▶ What needs to be done: In the records that follow, locate every line with "Proveniência" and extract it.

▶ Information shown:
=====

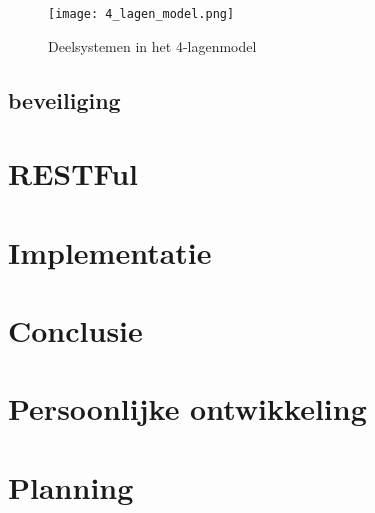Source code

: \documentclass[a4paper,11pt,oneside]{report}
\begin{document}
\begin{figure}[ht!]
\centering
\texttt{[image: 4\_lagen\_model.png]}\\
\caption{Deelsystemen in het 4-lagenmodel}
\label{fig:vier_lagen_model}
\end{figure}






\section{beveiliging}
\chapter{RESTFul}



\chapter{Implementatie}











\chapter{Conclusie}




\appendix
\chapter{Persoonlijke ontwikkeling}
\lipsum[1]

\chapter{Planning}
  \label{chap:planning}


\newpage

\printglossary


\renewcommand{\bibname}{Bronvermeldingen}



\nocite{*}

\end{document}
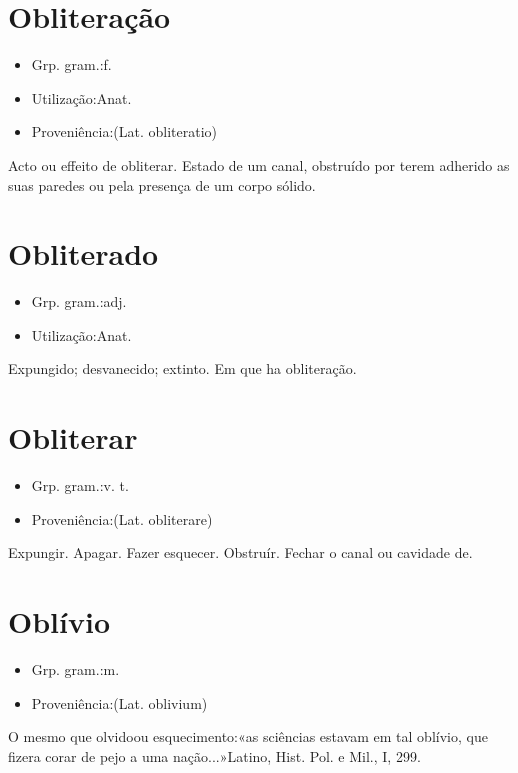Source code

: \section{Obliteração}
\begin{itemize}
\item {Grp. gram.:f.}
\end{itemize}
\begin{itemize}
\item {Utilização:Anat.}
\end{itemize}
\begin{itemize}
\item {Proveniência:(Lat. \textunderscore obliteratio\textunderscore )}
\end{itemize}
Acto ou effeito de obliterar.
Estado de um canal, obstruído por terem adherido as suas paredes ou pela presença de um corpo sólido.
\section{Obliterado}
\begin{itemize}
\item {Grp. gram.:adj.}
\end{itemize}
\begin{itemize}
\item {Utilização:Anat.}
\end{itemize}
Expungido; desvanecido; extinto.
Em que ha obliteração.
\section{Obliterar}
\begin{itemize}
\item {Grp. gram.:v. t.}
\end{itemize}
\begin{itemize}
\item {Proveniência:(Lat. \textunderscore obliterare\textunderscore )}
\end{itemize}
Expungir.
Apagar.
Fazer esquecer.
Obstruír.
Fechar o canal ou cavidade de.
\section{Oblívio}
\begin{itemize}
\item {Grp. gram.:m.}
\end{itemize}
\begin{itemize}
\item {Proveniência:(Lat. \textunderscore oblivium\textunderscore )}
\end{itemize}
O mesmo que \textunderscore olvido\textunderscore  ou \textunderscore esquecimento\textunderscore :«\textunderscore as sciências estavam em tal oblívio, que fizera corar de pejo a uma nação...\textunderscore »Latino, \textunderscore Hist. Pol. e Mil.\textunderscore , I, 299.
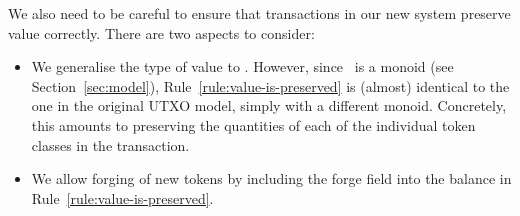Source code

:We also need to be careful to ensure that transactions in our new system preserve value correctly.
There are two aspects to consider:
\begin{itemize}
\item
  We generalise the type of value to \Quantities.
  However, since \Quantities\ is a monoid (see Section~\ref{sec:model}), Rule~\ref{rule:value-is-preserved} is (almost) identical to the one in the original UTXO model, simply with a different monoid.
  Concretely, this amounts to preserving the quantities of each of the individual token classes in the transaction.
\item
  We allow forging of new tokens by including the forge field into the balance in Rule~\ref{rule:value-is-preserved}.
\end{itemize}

=====

▶ Result of the exercise:
\item {Proveniência:(Lat. \textunderscore obliteratio\textunderscore )}
\item {Proveniência:(Lat. \textunderscore obliterare\textunderscore )}
\item {Proveniência:(Lat. \textunderscore oblivium\textunderscore )}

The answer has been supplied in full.